- **EXCERPT PROVIDED**:
• • •
Plot-wise, there's nothing to write home about. Generic man X wanders amongst the natives, becomes one of them, and has a tediously run-of-the-mill PG-rated romance with a native princess. The humans task him with persuading them to shift away from a big stash of unobtanium sat underneath a sacred tree thing, but of course they don't want to move, as the noble savage shares not the crass desires of man. The humans decide to go blow it up anyway, because they are teh evilz. Man X fights for the natives, pitting serious war machinery against spears, birds of prey and sort of elephant-stroke-shark things, and the humans end up getting beaten up and shipped off world.
Really you could watch the first ten minutes then write your own from there; it's so staggeringly lazy, if you just do the most obvious thing at every opportunity you'll get fairly close to the shipped product.
• • •
- **DATA SUPPLIED**:
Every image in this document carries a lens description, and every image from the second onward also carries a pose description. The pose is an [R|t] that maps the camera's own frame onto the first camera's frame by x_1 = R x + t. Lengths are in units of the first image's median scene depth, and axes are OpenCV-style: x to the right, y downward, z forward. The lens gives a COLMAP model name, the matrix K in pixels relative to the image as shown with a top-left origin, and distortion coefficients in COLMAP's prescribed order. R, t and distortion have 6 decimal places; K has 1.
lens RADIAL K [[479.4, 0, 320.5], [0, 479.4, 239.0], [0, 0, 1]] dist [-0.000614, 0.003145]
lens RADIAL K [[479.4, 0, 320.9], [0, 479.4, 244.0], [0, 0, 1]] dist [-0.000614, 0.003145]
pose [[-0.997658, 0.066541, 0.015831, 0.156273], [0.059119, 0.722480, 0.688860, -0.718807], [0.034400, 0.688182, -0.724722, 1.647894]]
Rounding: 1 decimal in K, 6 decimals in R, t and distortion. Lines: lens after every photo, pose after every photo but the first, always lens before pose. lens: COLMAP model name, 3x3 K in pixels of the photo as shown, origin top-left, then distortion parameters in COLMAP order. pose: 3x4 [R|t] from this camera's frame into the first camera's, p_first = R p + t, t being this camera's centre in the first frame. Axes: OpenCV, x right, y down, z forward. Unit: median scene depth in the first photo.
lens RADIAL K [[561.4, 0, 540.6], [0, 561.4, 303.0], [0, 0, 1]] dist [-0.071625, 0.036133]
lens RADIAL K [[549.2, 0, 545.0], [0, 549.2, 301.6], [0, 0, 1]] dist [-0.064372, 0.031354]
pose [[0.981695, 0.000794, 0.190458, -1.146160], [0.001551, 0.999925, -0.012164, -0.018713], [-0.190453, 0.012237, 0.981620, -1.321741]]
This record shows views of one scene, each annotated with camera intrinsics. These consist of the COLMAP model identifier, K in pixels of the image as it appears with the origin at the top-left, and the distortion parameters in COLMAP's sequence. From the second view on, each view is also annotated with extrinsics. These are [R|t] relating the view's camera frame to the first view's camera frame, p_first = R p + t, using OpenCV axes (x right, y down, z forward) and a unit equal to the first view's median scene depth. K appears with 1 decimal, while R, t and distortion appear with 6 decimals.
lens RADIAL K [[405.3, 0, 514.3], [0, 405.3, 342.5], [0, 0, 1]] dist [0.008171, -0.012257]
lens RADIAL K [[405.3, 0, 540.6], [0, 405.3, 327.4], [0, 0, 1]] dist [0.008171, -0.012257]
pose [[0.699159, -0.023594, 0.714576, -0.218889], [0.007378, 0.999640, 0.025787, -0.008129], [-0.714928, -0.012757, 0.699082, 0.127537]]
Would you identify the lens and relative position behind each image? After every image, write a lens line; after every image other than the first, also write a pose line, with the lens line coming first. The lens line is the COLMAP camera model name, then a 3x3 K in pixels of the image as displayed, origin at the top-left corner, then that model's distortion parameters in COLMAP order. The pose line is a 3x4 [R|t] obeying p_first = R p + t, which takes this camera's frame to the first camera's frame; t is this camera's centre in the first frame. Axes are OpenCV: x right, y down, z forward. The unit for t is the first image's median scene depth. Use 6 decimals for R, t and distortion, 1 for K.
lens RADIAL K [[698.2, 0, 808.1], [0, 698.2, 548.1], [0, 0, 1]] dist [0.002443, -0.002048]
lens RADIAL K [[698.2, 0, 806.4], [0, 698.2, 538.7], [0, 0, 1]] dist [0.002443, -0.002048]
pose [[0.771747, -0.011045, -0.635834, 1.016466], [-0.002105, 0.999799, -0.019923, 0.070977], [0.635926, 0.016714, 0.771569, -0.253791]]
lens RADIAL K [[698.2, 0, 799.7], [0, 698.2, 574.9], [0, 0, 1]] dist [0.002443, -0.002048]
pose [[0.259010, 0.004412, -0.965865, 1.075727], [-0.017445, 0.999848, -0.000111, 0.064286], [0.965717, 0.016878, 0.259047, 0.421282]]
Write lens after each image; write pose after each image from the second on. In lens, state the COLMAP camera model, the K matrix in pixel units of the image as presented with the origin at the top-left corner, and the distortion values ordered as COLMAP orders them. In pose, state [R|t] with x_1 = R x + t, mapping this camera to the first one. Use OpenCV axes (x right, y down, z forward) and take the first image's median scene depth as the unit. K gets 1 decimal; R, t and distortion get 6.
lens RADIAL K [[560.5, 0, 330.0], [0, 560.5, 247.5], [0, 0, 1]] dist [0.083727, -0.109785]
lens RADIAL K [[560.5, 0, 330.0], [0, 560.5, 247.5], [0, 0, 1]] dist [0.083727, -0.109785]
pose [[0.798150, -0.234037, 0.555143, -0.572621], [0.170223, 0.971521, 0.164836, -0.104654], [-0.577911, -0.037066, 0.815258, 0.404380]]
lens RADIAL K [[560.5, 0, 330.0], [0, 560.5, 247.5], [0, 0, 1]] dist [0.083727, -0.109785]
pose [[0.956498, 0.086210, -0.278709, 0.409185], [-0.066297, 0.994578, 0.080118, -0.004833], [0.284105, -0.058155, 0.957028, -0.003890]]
• • •
Repeat the movie review from "Plot-wise, there's nothing" up to and including "shipped off world.". The items are separate material, apart from the movie review.

- **RESPONSE BELOW**:
Plot-wise, there's nothing to write home about. Generic man X wanders amongst the natives, becomes one of them, and has a tediously run-of-the-mill PG-rated romance with a native princess. The humans task him with persuading them to shift away from a big stash of unobtanium sat underneath a sacred tree thing, but of course they don't want to move, as the noble savage shares not the crass desires of man. The humans decide to go blow it up anyway, because they are teh evilz. Man X fights for the natives, pitting serious war machinery against spears, birds of prey and sort of elephant-stroke-shark things, and the humans end up getting beaten up and shipped off world.